The LA Times no longer owns its building at 1st and Spring streets downtown. LA Observed file photo.
For the Record: I mixed two groups together. My bad, completely. The group Wolinsky was working with is not Austin Beutner and Eli Broad. Wolinsky did not name the investor in his Zocalo piece. Previous reports at LA Observed and elsewhere have mentioned Tom Unterman, an LA investor who was interested in starting a news non-profit here. The post below has been edited.
Leo Wolinsky, the former managing editor of the Los Angeles Times and editor at Variety who was a key part of an effort to start a non-profit news operation in LA, says that effort has quietly shut down. "Financially unsustainable," Wolinsky writes at Zocalo Public Square. By the way, he's the first analyst I've seen put in writing that the vast appetite for grants to finance news beats at KPCC sucks up the philanthropic money that might otherwise fund more creative alternatives in Southern California. (He notes that the LA Times also funds some of its reporting now with non-profit grants.)
From Wolinsky's piece:
For me, a lifelong journalist and former managing editor of the Los Angeles Times, the experiment’s sudden end felt like the media’s version of a canary in the coal mine. If this idea couldn’t survive despite support from one of the city’s most financially connected entrepreneurs, what could?...

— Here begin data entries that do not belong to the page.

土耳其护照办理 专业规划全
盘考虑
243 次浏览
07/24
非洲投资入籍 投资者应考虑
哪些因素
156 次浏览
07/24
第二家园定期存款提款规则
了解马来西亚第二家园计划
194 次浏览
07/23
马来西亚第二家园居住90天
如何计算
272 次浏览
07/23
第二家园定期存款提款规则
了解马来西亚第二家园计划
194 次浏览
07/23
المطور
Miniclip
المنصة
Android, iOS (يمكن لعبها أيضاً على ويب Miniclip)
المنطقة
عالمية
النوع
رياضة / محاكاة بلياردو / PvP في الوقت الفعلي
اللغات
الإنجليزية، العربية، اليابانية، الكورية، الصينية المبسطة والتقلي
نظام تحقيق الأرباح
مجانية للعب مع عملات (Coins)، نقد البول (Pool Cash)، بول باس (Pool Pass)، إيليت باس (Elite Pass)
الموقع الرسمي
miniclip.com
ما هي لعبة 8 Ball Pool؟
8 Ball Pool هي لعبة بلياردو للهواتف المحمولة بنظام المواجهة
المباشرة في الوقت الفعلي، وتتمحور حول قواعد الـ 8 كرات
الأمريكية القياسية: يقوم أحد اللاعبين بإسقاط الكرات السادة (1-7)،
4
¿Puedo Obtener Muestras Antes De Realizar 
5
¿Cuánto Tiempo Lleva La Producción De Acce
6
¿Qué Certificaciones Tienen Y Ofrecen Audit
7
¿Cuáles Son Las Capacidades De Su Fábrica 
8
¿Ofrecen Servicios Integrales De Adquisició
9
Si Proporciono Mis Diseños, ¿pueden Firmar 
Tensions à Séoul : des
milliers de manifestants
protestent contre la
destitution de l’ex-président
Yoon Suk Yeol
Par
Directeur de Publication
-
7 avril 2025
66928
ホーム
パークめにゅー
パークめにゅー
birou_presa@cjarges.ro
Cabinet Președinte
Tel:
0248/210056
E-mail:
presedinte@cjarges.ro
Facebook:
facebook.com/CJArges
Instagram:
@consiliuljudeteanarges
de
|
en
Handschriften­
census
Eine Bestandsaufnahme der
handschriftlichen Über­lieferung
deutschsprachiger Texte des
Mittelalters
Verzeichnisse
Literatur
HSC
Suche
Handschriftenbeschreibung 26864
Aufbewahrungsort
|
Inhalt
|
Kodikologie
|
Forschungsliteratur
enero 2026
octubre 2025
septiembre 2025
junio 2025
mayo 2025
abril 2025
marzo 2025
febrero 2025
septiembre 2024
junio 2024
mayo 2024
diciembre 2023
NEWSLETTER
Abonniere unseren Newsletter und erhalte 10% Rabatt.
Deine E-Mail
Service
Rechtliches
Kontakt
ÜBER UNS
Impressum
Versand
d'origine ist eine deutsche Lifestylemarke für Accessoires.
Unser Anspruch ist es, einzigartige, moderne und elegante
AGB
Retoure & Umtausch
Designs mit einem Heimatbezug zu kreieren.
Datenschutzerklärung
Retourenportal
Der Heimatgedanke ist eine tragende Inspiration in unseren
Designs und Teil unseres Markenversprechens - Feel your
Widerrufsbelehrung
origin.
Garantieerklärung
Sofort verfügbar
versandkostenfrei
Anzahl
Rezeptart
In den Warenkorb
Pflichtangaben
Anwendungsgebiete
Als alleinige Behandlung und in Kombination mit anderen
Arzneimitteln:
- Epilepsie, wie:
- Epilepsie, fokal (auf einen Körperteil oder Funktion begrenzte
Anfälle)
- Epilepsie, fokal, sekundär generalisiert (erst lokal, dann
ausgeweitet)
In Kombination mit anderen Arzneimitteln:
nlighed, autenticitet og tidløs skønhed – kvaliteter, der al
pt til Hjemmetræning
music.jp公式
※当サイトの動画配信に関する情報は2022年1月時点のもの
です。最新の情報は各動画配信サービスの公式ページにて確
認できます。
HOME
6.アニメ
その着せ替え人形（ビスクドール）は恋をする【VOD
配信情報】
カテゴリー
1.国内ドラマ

It turns out the money men are looking for startups that deliver a very large and preferably young audience, or better yet, a “killer app” that has the potential to disrupt or destroy an existing business and to return their investments tenfold—and in a hurry. Simply building a better mousetrap is not enough.
Delivering a mass audience in the Internet era often means playing to the lowest common denominator—outrageous and often vitriolic speech, wild and unsubstantiated gossip, amateur journalism and, more than anything else, a focus on celebrity in almost any form.
There are few, if any, news-oriented websites here in Los Angeles—or just about anywhere in the nation—that turn enough of a profit or are likely to do so in the foreseeable future. It’s a struggle for even nonprofit newsrooms to raise sufficient charitable contributions just for operating costs....
The public radio station KPCC has also dramatically expanded its fundraising to build a large web newsroom in an attempt to take over some of the real estate left by a retreating Times. The effort has helped propel the station’s web traffic, but it remains well behind the Times. In part, this is because KPCC’s brand is so associated with radio that people don’t see it as their likely source for web-based news.
The station’s efforts have had an unintended impact that may be even more important: They have soaked up so much of the charitable funds available in Southern California for news that other nonprofit publishers will find it ever more difficult to raise money.
Wolinsky says also that he sees Aaron Kushner of the Register now as "one of the most likely candidates" to buy the LA Times — because he already has a newspaper and thus can provide the business functions like advertising and circulation that the Tribune has stripped from the Times company, along with assets such as the downtown headquarters in which the LAT is now just a tenant.